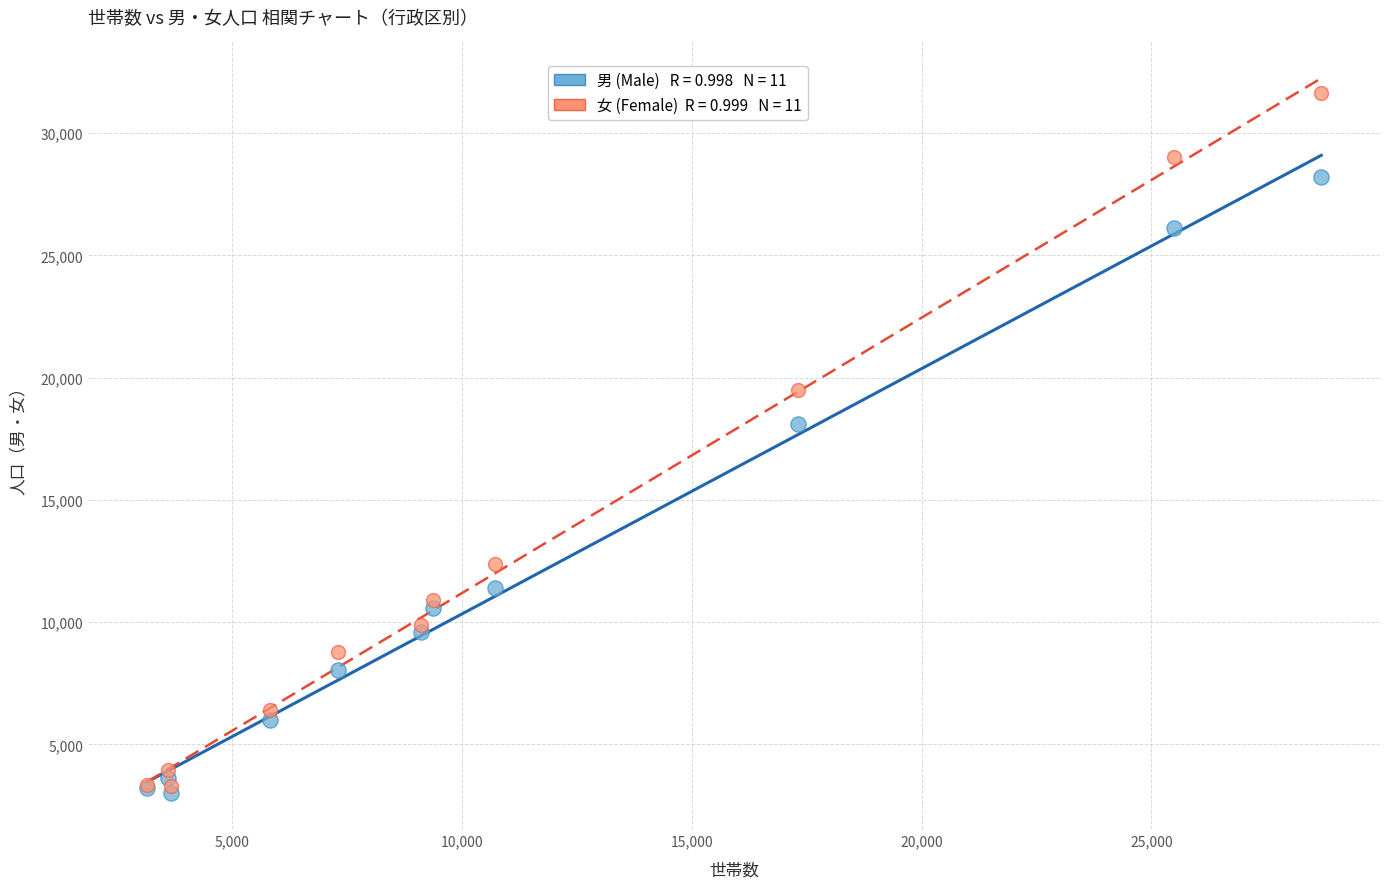

Across all series, what Y value is closest to 17312?

18114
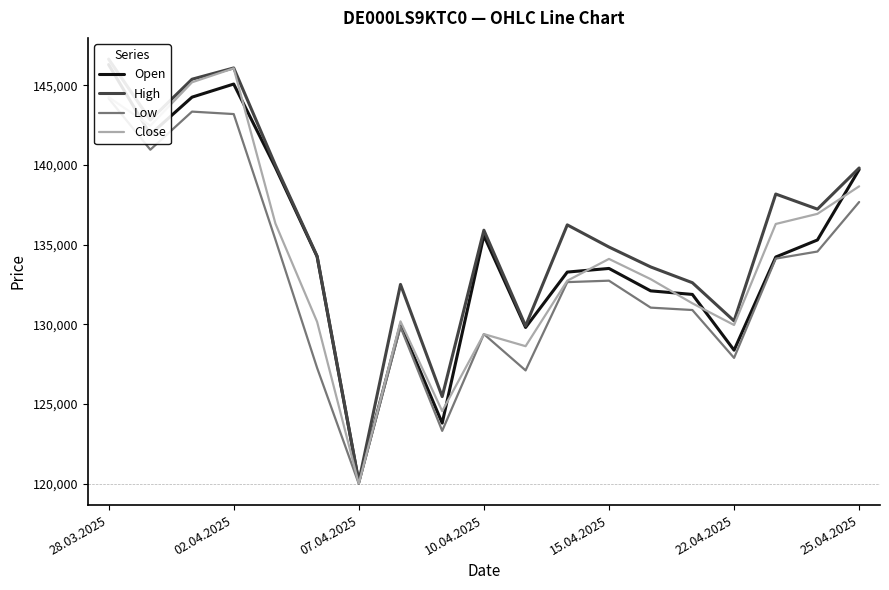

Is it true that Close equals 146066 at 02.04.2025?

True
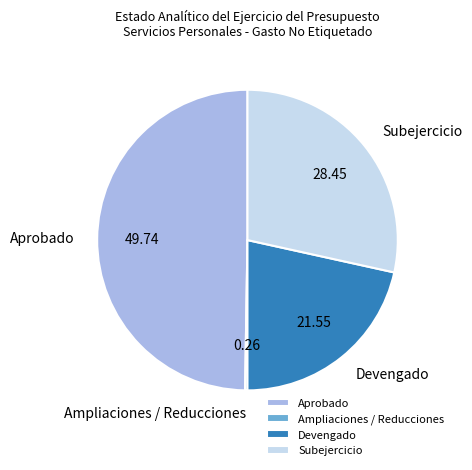

Approximately how many times larger is the value at Devengado compared to Subejercicio?

0.8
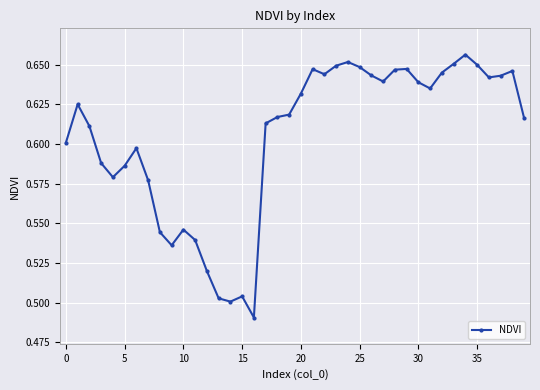

True or false: the data has more than 2 interior local peaks.

True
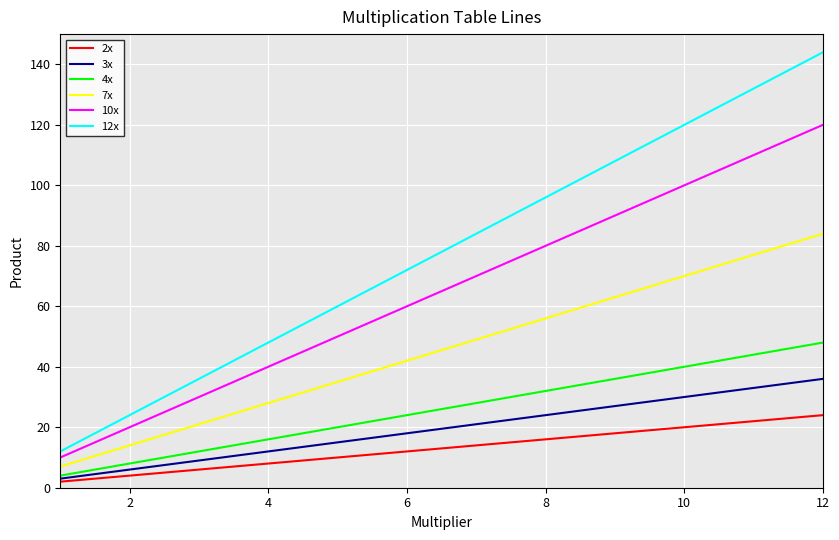

Which series has the largest total across all categories?

12x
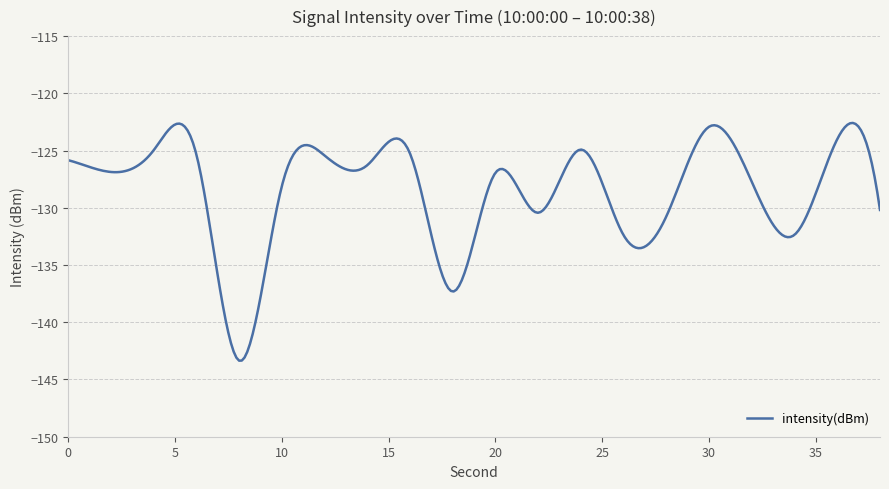

What is the difference between the maximum and minimum values?

20.8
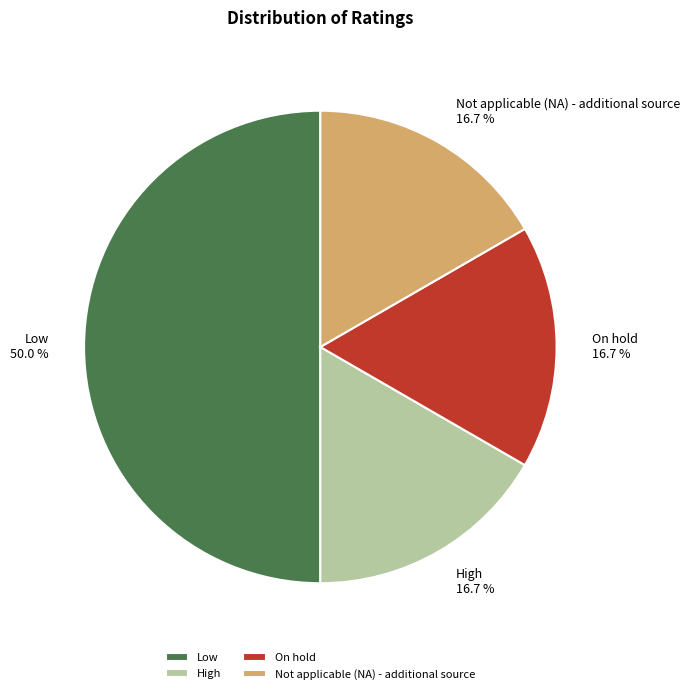

To the nearest percent, what is the average slice percentage?

25%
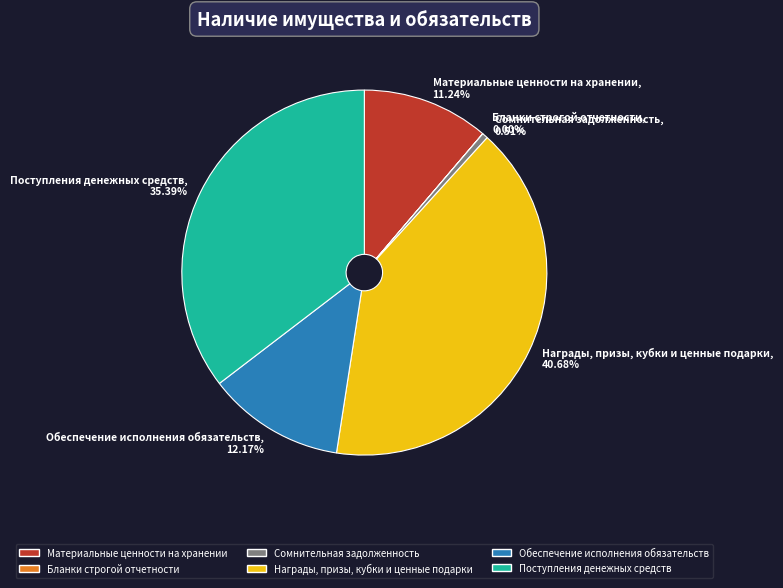

To the nearest percent, what is the average slice percentage?

17%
_ _ _ _ _ _ _
» **指示**:
上の一覧の行をすべて、一字一句変えずにそのまま返してください。ただし画像の行は除く。

» **回答欄**:
Across all series, what Y value is closest to 17312?

18114

Is it true that Close equals 146066 at 02.04.2025?

True

Approximately how many times larger is the value at Devengado compared to Subejercicio?

0.8

True or false: the data has more than 2 interior local peaks.

True

Which series has the largest total across all categories?

12x

What is the difference between the maximum and minimum values?

20.8

To the nearest percent, what is the average slice percentage?

25%

To the nearest percent, what is the average slice percentage?

17%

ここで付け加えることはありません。